Stored data —
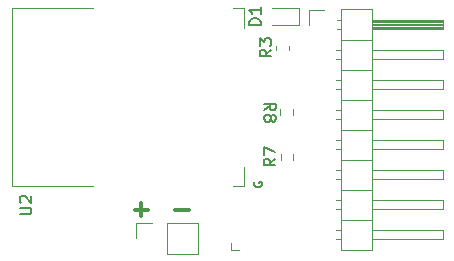
<source format=gbr>
%TF.GenerationSoftware,KiCad,Pcbnew,(5.1.10-1-10_14)*%
%TF.CreationDate,2021-08-31T12:45:11-05:00*%
%TF.ProjectId,wireless_measurement_ard,77697265-6c65-4737-935f-6d6561737572,rev?*%
%TF.SameCoordinates,Original*%
%TF.FileFunction,Legend,Top*%
%TF.FilePolarity,Positive*%
%FSLAX46Y46*%
G04 Gerber Fmt 4.6, Leading zero omitted, Abs format (unit mm)*
G04 Created by KiCad (PCBNEW (5.1.10-1-10_14)) date 2021-08-31 12:45:11*
%MOMM*%
%LPD*%
G01*
G04 APERTURE LIST*
%ADD10C,0.300000*%
%ADD11C,0.150000*%
%ADD12C,0.120000*%
G04 APERTURE END LIST*
D10*
X124396571Y-93325142D02*
X125539428Y-93325142D01*
X120967571Y-93325142D02*
X122110428Y-93325142D01*
X121539000Y-93896571D02*
X121539000Y-92753714D01*
D11*
X131070000Y-90989571D02*
X131034285Y-91061000D01*
X131034285Y-91168142D01*
X131070000Y-91275285D01*
X131141428Y-91346714D01*
X131212857Y-91382428D01*
X131355714Y-91418142D01*
X131462857Y-91418142D01*
X131605714Y-91382428D01*
X131677142Y-91346714D01*
X131748571Y-91275285D01*
X131784285Y-91168142D01*
X131784285Y-91096714D01*
X131748571Y-90989571D01*
X131712857Y-90953857D01*
X131462857Y-90953857D01*
X131462857Y-91096714D01*
D12*
%TO.C,U2*%
X130256000Y-76290000D02*
X129296000Y-76290000D01*
X130256000Y-77920000D02*
X130256000Y-76290000D01*
X130256000Y-91350000D02*
X130256000Y-89720000D01*
X129296000Y-91350000D02*
X130256000Y-91350000D01*
X110536000Y-76290000D02*
X117396000Y-76290000D01*
X110536000Y-91350000D02*
X110536000Y-76290000D01*
X117396000Y-91350000D02*
X110536000Y-91350000D01*
%TO.C,R8*%
X133284700Y-85342824D02*
X133284700Y-84833376D01*
X134329700Y-85342824D02*
X134329700Y-84833376D01*
%TO.C,R7*%
X133335500Y-89103924D02*
X133335500Y-88594476D01*
X134380500Y-89103924D02*
X134380500Y-88594476D01*
%TO.C,J2*%
X129159000Y-96774000D02*
X129159000Y-96139000D01*
X129794000Y-96774000D02*
X129159000Y-96774000D01*
%TO.C,J1*%
X138396800Y-76343200D02*
X138396800Y-96783200D01*
X138396800Y-96783200D02*
X141056800Y-96783200D01*
X141056800Y-96783200D02*
X141056800Y-76343200D01*
X141056800Y-76343200D02*
X138396800Y-76343200D01*
X141056800Y-77293200D02*
X147056800Y-77293200D01*
X147056800Y-77293200D02*
X147056800Y-78053200D01*
X147056800Y-78053200D02*
X141056800Y-78053200D01*
X141056800Y-77353200D02*
X147056800Y-77353200D01*
X141056800Y-77473200D02*
X147056800Y-77473200D01*
X141056800Y-77593200D02*
X147056800Y-77593200D01*
X141056800Y-77713200D02*
X147056800Y-77713200D01*
X141056800Y-77833200D02*
X147056800Y-77833200D01*
X141056800Y-77953200D02*
X147056800Y-77953200D01*
X138066800Y-77293200D02*
X138396800Y-77293200D01*
X138066800Y-78053200D02*
X138396800Y-78053200D01*
X138396800Y-78943200D02*
X141056800Y-78943200D01*
X141056800Y-79833200D02*
X147056800Y-79833200D01*
X147056800Y-79833200D02*
X147056800Y-80593200D01*
X147056800Y-80593200D02*
X141056800Y-80593200D01*
X137999729Y-79833200D02*
X138396800Y-79833200D01*
X137999729Y-80593200D02*
X138396800Y-80593200D01*
X138396800Y-81483200D02*
X141056800Y-81483200D01*
X141056800Y-82373200D02*
X147056800Y-82373200D01*
X147056800Y-82373200D02*
X147056800Y-83133200D01*
X147056800Y-83133200D02*
X141056800Y-83133200D01*
X137999729Y-82373200D02*
X138396800Y-82373200D01*
X137999729Y-83133200D02*
X138396800Y-83133200D01*
X138396800Y-84023200D02*
X141056800Y-84023200D01*
X141056800Y-84913200D02*
X147056800Y-84913200D01*
X147056800Y-84913200D02*
X147056800Y-85673200D01*
X147056800Y-85673200D02*
X141056800Y-85673200D01*
X137999729Y-84913200D02*
X138396800Y-84913200D01*
X137999729Y-85673200D02*
X138396800Y-85673200D01*
X138396800Y-86563200D02*
X141056800Y-86563200D01*
X141056800Y-87453200D02*
X147056800Y-87453200D01*
X147056800Y-87453200D02*
X147056800Y-88213200D01*
X147056800Y-88213200D02*
X141056800Y-88213200D01*
X137999729Y-87453200D02*
X138396800Y-87453200D01*
X137999729Y-88213200D02*
X138396800Y-88213200D01*
X138396800Y-89103200D02*
X141056800Y-89103200D01*
X141056800Y-89993200D02*
X147056800Y-89993200D01*
X147056800Y-89993200D02*
X147056800Y-90753200D01*
X147056800Y-90753200D02*
X141056800Y-90753200D01*
X137999729Y-89993200D02*
X138396800Y-89993200D01*
X137999729Y-90753200D02*
X138396800Y-90753200D01*
X138396800Y-91643200D02*
X141056800Y-91643200D01*
X141056800Y-92533200D02*
X147056800Y-92533200D01*
X147056800Y-92533200D02*
X147056800Y-93293200D01*
X147056800Y-93293200D02*
X141056800Y-93293200D01*
X137999729Y-92533200D02*
X138396800Y-92533200D01*
X137999729Y-93293200D02*
X138396800Y-93293200D01*
X138396800Y-94183200D02*
X141056800Y-94183200D01*
X141056800Y-95073200D02*
X147056800Y-95073200D01*
X147056800Y-95073200D02*
X147056800Y-95833200D01*
X147056800Y-95833200D02*
X141056800Y-95833200D01*
X137999729Y-95073200D02*
X138396800Y-95073200D01*
X137999729Y-95833200D02*
X138396800Y-95833200D01*
X135686800Y-77673200D02*
X135686800Y-76403200D01*
X135686800Y-76403200D02*
X136956800Y-76403200D01*
%TO.C,Battery1*%
X123698000Y-97088000D02*
X123698000Y-94428000D01*
X123698000Y-97088000D02*
X126298000Y-97088000D01*
X126298000Y-97088000D02*
X126298000Y-94428000D01*
X123698000Y-94428000D02*
X126298000Y-94428000D01*
X121098000Y-94428000D02*
X122428000Y-94428000D01*
X121098000Y-95758000D02*
X121098000Y-94428000D01*
%TO.C,D1*%
X132550000Y-77697000D02*
X134835000Y-77697000D01*
X134835000Y-77697000D02*
X134835000Y-76227000D01*
X134835000Y-76227000D02*
X132550000Y-76227000D01*
%TO.C,R3*%
X133987000Y-79443733D02*
X133987000Y-79786267D01*
X132967000Y-79443733D02*
X132967000Y-79786267D01*
%TO.C,U2*%
D11*
X111212380Y-93725904D02*
X112021904Y-93725904D01*
X112117142Y-93678285D01*
X112164761Y-93630666D01*
X112212380Y-93535428D01*
X112212380Y-93344952D01*
X112164761Y-93249714D01*
X112117142Y-93202095D01*
X112021904Y-93154476D01*
X111212380Y-93154476D01*
X111307619Y-92725904D02*
X111260000Y-92678285D01*
X111212380Y-92583047D01*
X111212380Y-92344952D01*
X111260000Y-92249714D01*
X111307619Y-92202095D01*
X111402857Y-92154476D01*
X111498095Y-92154476D01*
X111640952Y-92202095D01*
X112212380Y-92773523D01*
X112212380Y-92154476D01*
%TO.C,R8*%
X131924819Y-84921433D02*
X132401009Y-84588100D01*
X131924819Y-84350004D02*
X132924819Y-84350004D01*
X132924819Y-84730957D01*
X132877200Y-84826195D01*
X132829580Y-84873814D01*
X132734342Y-84921433D01*
X132591485Y-84921433D01*
X132496247Y-84873814D01*
X132448628Y-84826195D01*
X132401009Y-84730957D01*
X132401009Y-84350004D01*
X132496247Y-85492861D02*
X132543866Y-85397623D01*
X132591485Y-85350004D01*
X132686723Y-85302385D01*
X132734342Y-85302385D01*
X132829580Y-85350004D01*
X132877200Y-85397623D01*
X132924819Y-85492861D01*
X132924819Y-85683338D01*
X132877200Y-85778576D01*
X132829580Y-85826195D01*
X132734342Y-85873814D01*
X132686723Y-85873814D01*
X132591485Y-85826195D01*
X132543866Y-85778576D01*
X132496247Y-85683338D01*
X132496247Y-85492861D01*
X132448628Y-85397623D01*
X132401009Y-85350004D01*
X132305771Y-85302385D01*
X132115295Y-85302385D01*
X132020057Y-85350004D01*
X131972438Y-85397623D01*
X131924819Y-85492861D01*
X131924819Y-85683338D01*
X131972438Y-85778576D01*
X132020057Y-85826195D01*
X132115295Y-85873814D01*
X132305771Y-85873814D01*
X132401009Y-85826195D01*
X132448628Y-85778576D01*
X132496247Y-85683338D01*
%TO.C,R7*%
X132880380Y-89015866D02*
X132404190Y-89349200D01*
X132880380Y-89587295D02*
X131880380Y-89587295D01*
X131880380Y-89206342D01*
X131928000Y-89111104D01*
X131975619Y-89063485D01*
X132070857Y-89015866D01*
X132213714Y-89015866D01*
X132308952Y-89063485D01*
X132356571Y-89111104D01*
X132404190Y-89206342D01*
X132404190Y-89587295D01*
X131880380Y-88682533D02*
X131880380Y-88015866D01*
X132880380Y-88444438D01*
%TO.C,D1*%
X131643380Y-77700095D02*
X130643380Y-77700095D01*
X130643380Y-77462000D01*
X130691000Y-77319142D01*
X130786238Y-77223904D01*
X130881476Y-77176285D01*
X131071952Y-77128666D01*
X131214809Y-77128666D01*
X131405285Y-77176285D01*
X131500523Y-77223904D01*
X131595761Y-77319142D01*
X131643380Y-77462000D01*
X131643380Y-77700095D01*
X131643380Y-76176285D02*
X131643380Y-76747714D01*
X131643380Y-76462000D02*
X130643380Y-76462000D01*
X130786238Y-76557238D01*
X130881476Y-76652476D01*
X130929095Y-76747714D01*
%TO.C,R3*%
X132532380Y-79781666D02*
X132056190Y-80115000D01*
X132532380Y-80353095D02*
X131532380Y-80353095D01*
X131532380Y-79972142D01*
X131580000Y-79876904D01*
X131627619Y-79829285D01*
X131722857Y-79781666D01*
X131865714Y-79781666D01*
X131960952Y-79829285D01*
X132008571Y-79876904D01*
X132056190Y-79972142D01*
X132056190Y-80353095D01*
X131532380Y-79448333D02*
X131532380Y-78829285D01*
X131913333Y-79162619D01*
X131913333Y-79019761D01*
X131960952Y-78924523D01*
X132008571Y-78876904D01*
X132103809Y-78829285D01*
X132341904Y-78829285D01*
X132437142Y-78876904D01*
X132484761Y-78924523D01*
X132532380Y-79019761D01*
X132532380Y-79305476D01*
X132484761Y-79400714D01*
X132437142Y-79448333D01*
%TD*%
M02*

</source>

Exercise —
Only the lines above from the line containing "X138396800Y-87453200D01*" through the line containing "X141056800Y-94183200D01*" should be retyped, exactly and with both ends included.

Solution —
X138396800Y-87453200D01*
X137999729Y-88213200D02*
X138396800Y-88213200D01*
X138396800Y-89103200D02*
X141056800Y-89103200D01*
X141056800Y-89993200D02*
X147056800Y-89993200D01*
X147056800Y-89993200D02*
X147056800Y-90753200D01*
X147056800Y-90753200D02*
X141056800Y-90753200D01*
X137999729Y-89993200D02*
X138396800Y-89993200D01*
X137999729Y-90753200D02*
X138396800Y-90753200D01*
X138396800Y-91643200D02*
X141056800Y-91643200D01*
X141056800Y-92533200D02*
X147056800Y-92533200D01*
X147056800Y-92533200D02*
X147056800Y-93293200D01*
X147056800Y-93293200D02*
X141056800Y-93293200D01*
X137999729Y-92533200D02*
X138396800Y-92533200D01*
X137999729Y-93293200D02*
X138396800Y-93293200D01*
X138396800Y-94183200D02*
X141056800Y-94183200D01*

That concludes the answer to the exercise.